Some months before the current millennium I thought it might be funny to watch the time count down. So I built this little device and wrote its first software: down2000.
Several years later (exactly 2009) the idea to have a countdown to the 18th birthday (to come of age) of my step daughters seems to be funny, too. The old software was massaged until it could be built on Linux and then changed to have an editable destination date.
10ssg.zip Archive with schematic as Eagle file and PDF, 189KB.
10ssg_hds.zip Archive with Hades design file, 6KB.
down2000.zip Archive with source and binary for down2000, 5KB.
d_timer.zip Archive with source and binary for d_timer, 6KB.
This software simply counts down to the 31st, december 2000. Today this doesn't make that much sense. ;-)
To enter the current date and time, you press the sole button. The display changes to show 2 digits of each the year, the month, the day, the hour (24-hour-mode), and the minute. While the button is released, the current field decrements once per second, starting with the year. To switch to the next field, you press the button. After adjusting the current minute, press and release the button and the countdown starts.
This software has a editable destination date. Starting from the countdown mode, you press the button and the display changes to show 2 digits of each the year, the month, and the day. The last 4 digits show "0000" and can't be edited. The current field is indicated with both decimal points lit. After entering the destination date, the current date and time has to be entered. Data entry works like in down2000.

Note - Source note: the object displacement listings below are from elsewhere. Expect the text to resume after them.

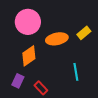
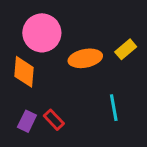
orange diamond: (29, 56) -> (24, 72), moved, turned -50
red rectangle: (41, 88) -> (54, 120), moved

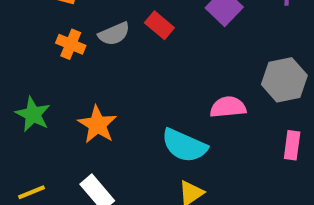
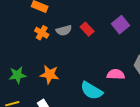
green star: (33, 114) -> (17, 75), moved, turned 30
orange star: (97, 125) -> (50, 74), turned -30

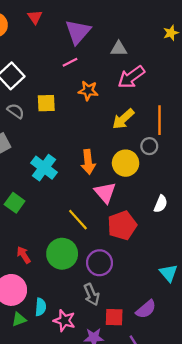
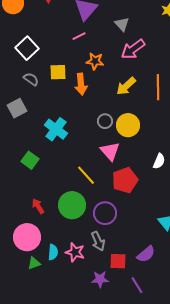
gray triangle: (119, 49) -> (122, 24), turned 49
gray circle: (149, 146) -> (105, 121), moved
orange arrow: (88, 162) -> (81, 84), moved
pink star: (64, 321) -> (75, 252), moved

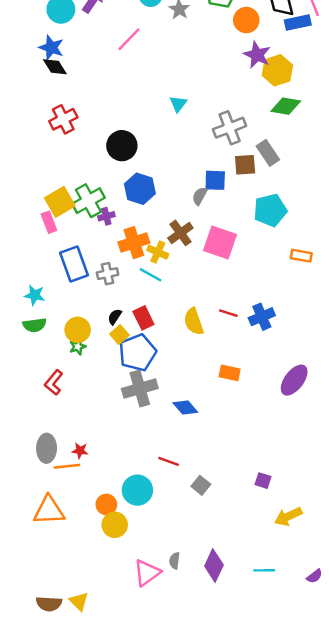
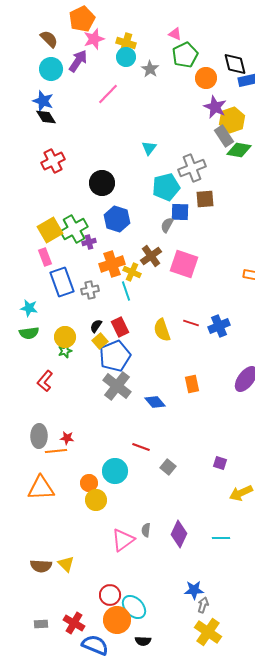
gray rectangle: (268, 153) -> (224, 136), moved
cyan pentagon: (270, 210) -> (166, 187), moved
pink rectangle: (49, 222) -> (45, 257), moved
cyan line: (151, 275) -> (126, 291), turned 42
orange rectangle: (230, 373) -> (192, 384), moved, turned 66
gray cross: (140, 388) -> (117, 386), turned -36

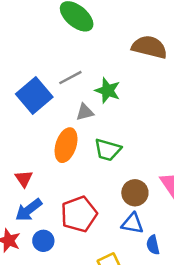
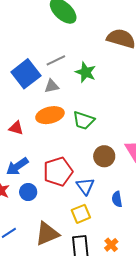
gray triangle: (85, 112) -> (52, 86), moved
orange ellipse: (66, 145) -> (50, 115), turned 56
red triangle: (24, 179) -> (16, 128), moved, turned -42
blue triangle: (132, 223) -> (85, 186), moved, turned 42

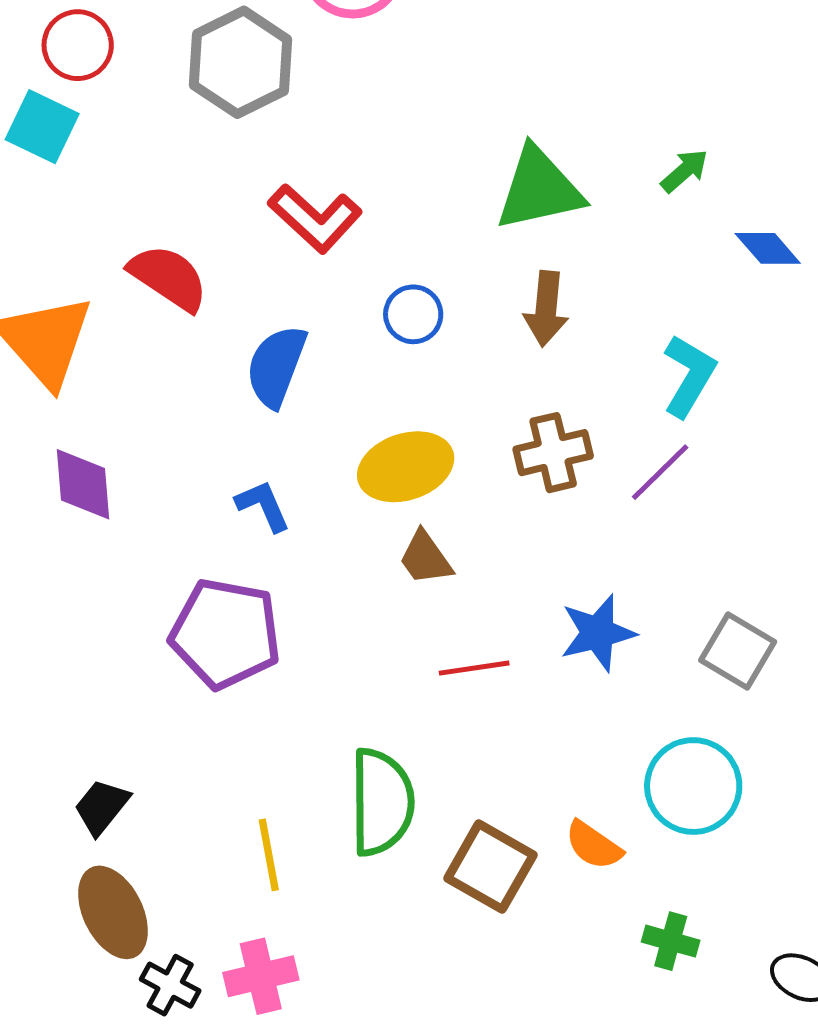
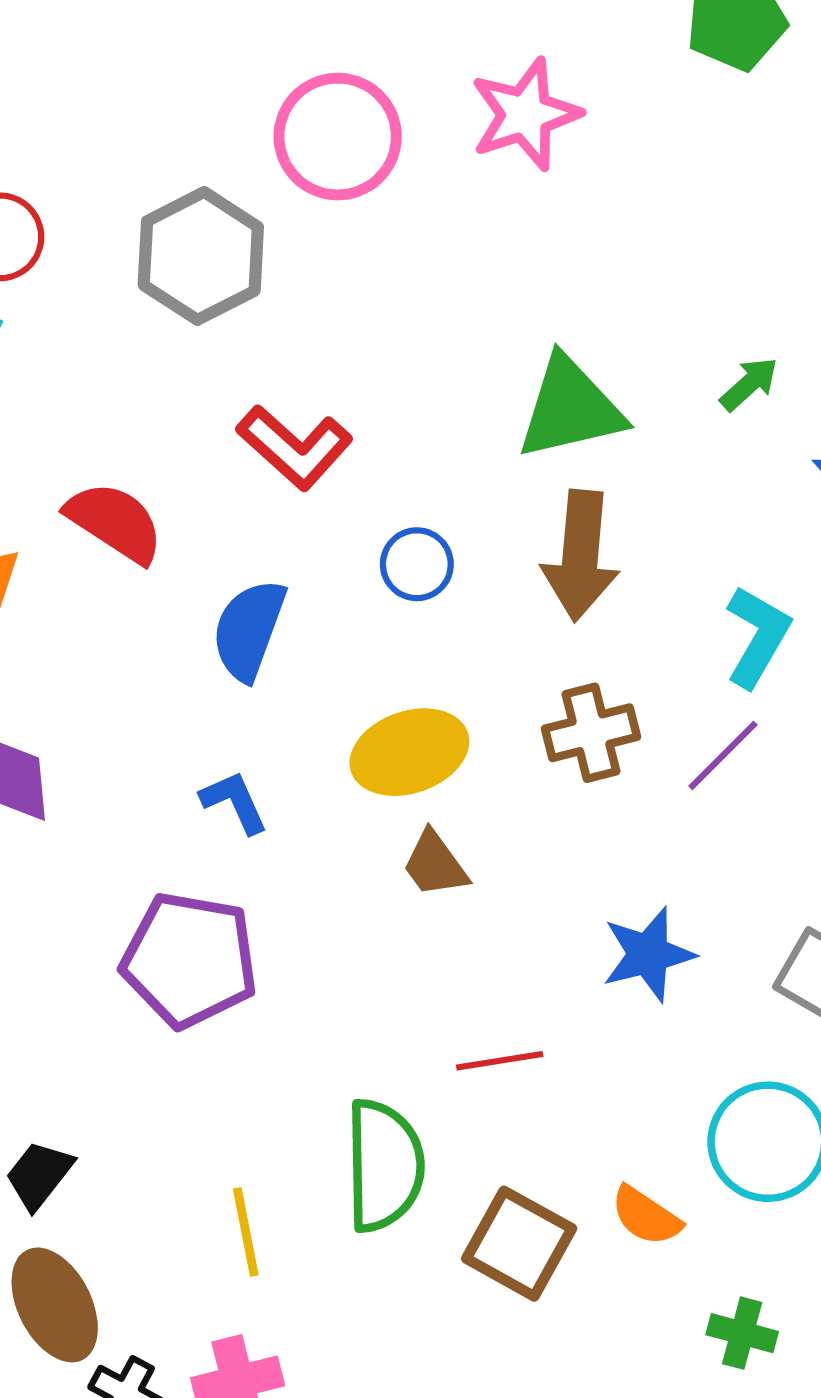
brown arrow: (546, 309) -> (580, 556), size x1.4
red line: (474, 668) -> (500, 1061), moved

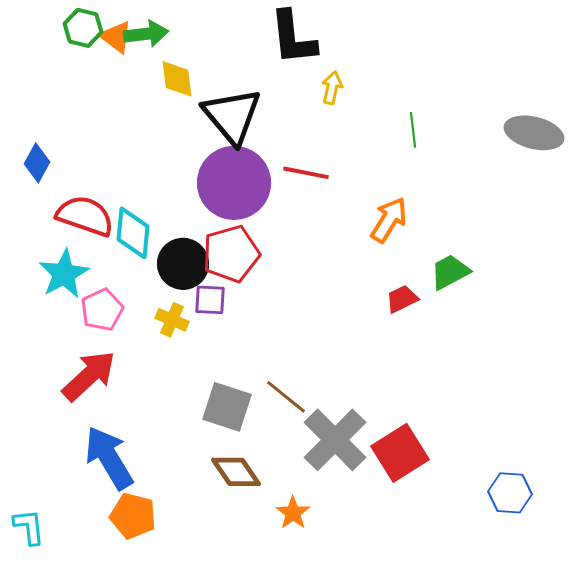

To keep the entry of the year simple, only numbers from "19" down to "00" are used. If you like to use the timer after 2019, simply use the remainder of the division by 20.
Both softwares have no checks on the number of days in a month while in enter mode. However, the number of days calculated from the entered dates is aware of the correct numbers and of leap years.
|Well, it had to be rather dark to take this picture. But it shows what this little thing is about. The left 3 digits show the days left, the next 2 digits the hours, then minutes, seconds, and finally the tenth of seconds left until the destination date.
|This thumbnail is just for the quick peek on the schematic. It's quite simple, isn't it? Click on it and the download of the compressed schematic starts...
|Because I only needed one specimen, it was built "free-standing." The high resolution picture (622KB) can be downloaded through the thumbnail.
|Right before I started to develop d_timer, I found Hades, the Hamburg Design System, a framework for interactive simulation written in Java. It can be used for digital simulations and it contains a well working PIC 16C84 circuit. So I thought I'd give it a try - and it worked out so well!